Schools for Misrule cover art

Just out from Encounter Books, the cover art for my forthcoming book:

Apropos of which, one theme the book treats at length — the consequences and possible origins of today’s overwhelming liberal/Left ideological dominance in academic law — is the subject of Above the Law’s latest odd-trio matchup of Richard Epstein (at Ricochet), John Yoo (in comments there) and Elizabeth Wurtzel (on Twitter). Epstein:

…on average I would say that there are more left-wing democrats than center-left democrats [in legal academia]. I define the difference as follows. The former are those who have sympathy for programs of redistribution on such key areas as education and health care, but are by and large supportive of market institutions on the production side of the line. There is an effort to make good on the earlier social democratic tradition. The left democrats are in favor of a larger public sector and are deeply suspicious of markets more or less across the board. To put the point most vividly, the center left group is uncomfortable that Obama is too far to the left. The left liberal group is uncomfortable that he is too far to the right. There is a lot of difference there.

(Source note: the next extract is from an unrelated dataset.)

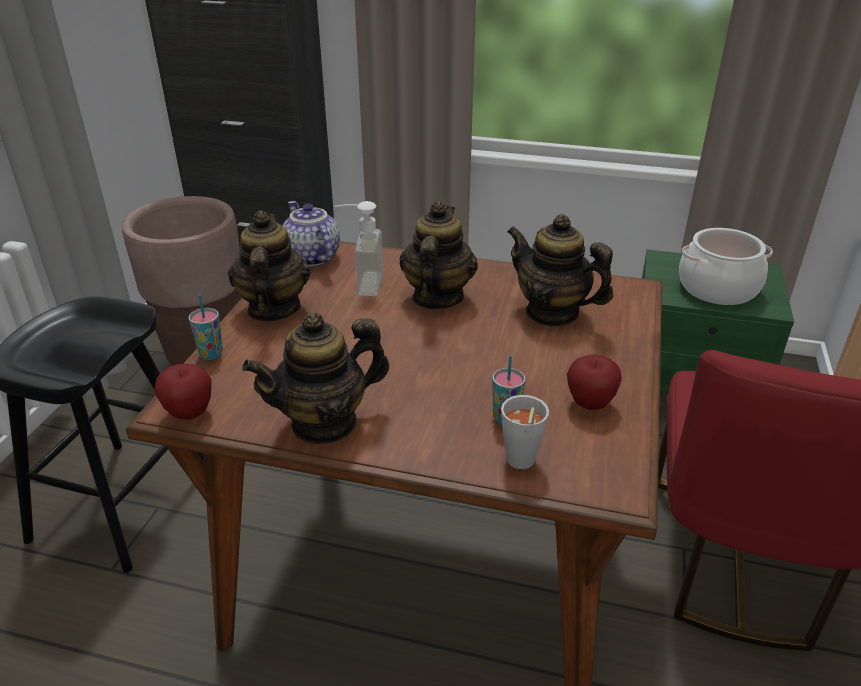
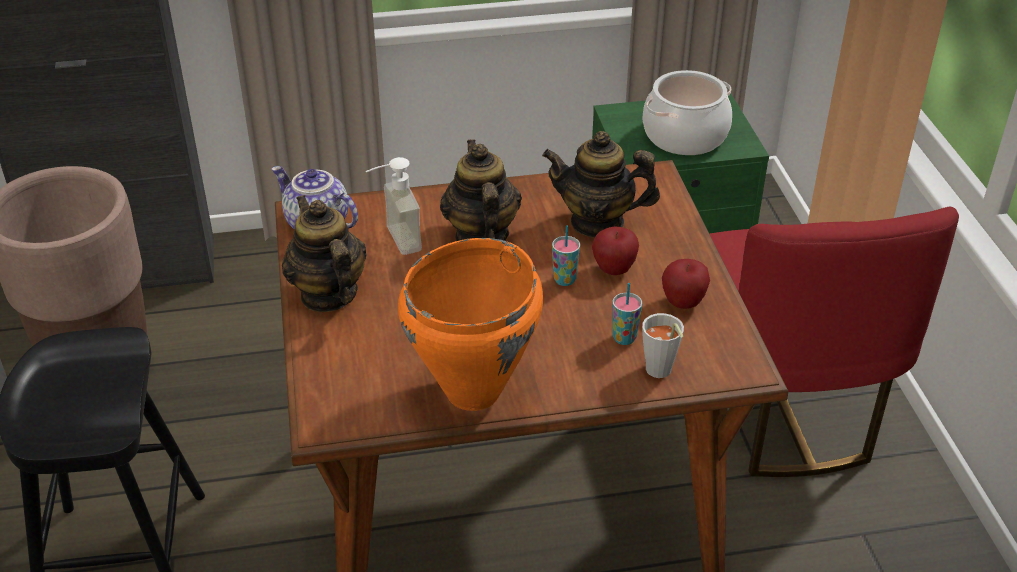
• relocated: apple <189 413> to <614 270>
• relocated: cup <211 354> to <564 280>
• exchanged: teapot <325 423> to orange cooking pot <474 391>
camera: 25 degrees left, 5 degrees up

…conservatives, for good reason, tend to hide their political beliefs when they are on the job market and when they are untenured. They suspect, perhaps reasonably in light of this study, that there is a bias against them. I know conservatives at other schools who try to avoid writing on anything remotely controversial — this is bad for scholarship and teaching, because it discourages our best minds and fullest debates on the most important subjects.


Re liberal bias in academia: Shouldn’t the fact that intellectuals tend to be drawn to liberal ideas tell us that liberal ideas are smarter?

Well, no, as Hayek and many others have noted, it might just be that liberal/Left ideas unlike conservative ideas flatter intellectuals with the assurance that they deserve to run the world. Certainly — as I argue at more length in the new book — many of the liberal/Left ideas in circulation today promise to make legal academics a much more powerful and influential bunch.


  • Of course our so-called elite law schools are liberal to leftist in orientation. First, nearly all of the faculty are graduates of the Ivy League, in most cases on both the undergraduate and law school levels. Very rarely, as students, did they ever encounter a conservative professor. However, they certainly encountered lots of leftist professors and lots of leftist oriented courses such as critical legal studies, womens’ studies and the like. Second, most of the faculty (and students) come from the most liberal parts of the country, namely within 300 miles of NYC, LA or San Francisco. How many Texans, Floridians, Southern Baptists or Georgians( the state, not the country) are Ivy League law school or undergrad professors? Location does matter. In fact, I’ll bet that very few students or faculty members have ever had a two-way conversation with a conservative Southerner or, for that matter, any conservative. I remember the hostility that conservatives faced during my law school days at a prestigious tier 1 law school I attended in the northeast during the late 1970s and the evidence is strong that this hostility is worse today. Political correctness is the McCarthyism of the left and there is little doubt in my mind that anyone who is openly pro death penalty, anti gay marriage, against slavery reparations, opposed to affimative action quotas and wants to stop illegal immigration could never get a position at an elite law school.

  • Just a mundane question here….. is there a release date?

    Amazon seems to be hinting at February 2011. Would that be accurate?

  • Publishers always have leeway to alter these things, but unless anything appears to the contrary, I assume February will stand.

  • Hayek’s other argument was that law professors simply don’t study or understood how the social system produces social coordination and with it wealth and peace.

    Their massive lack of knowledge and understand explained their failure to comprehend the role of law in the making of a good society.

    Hayek says this plainly. He didn’t mince word. The law profession was dominated by the ignorant.

    Note well that Hayek held a law degee and his first professional job was in the field of international law.

    Hayek says this plainly. He didn’t mince word. The law profession was dominated by the ignorant.

    Note well that Hayek held a law degee and his first professional job was in the field of international law.

  • […] A much-needed forthcoming book about how law schools foment excessive lawyering and litigation (Overlawyered) […]

  • Hm. I consider myself something of an intellectual. I was smart enough to work in industry where I produce something for the benefit of mankind.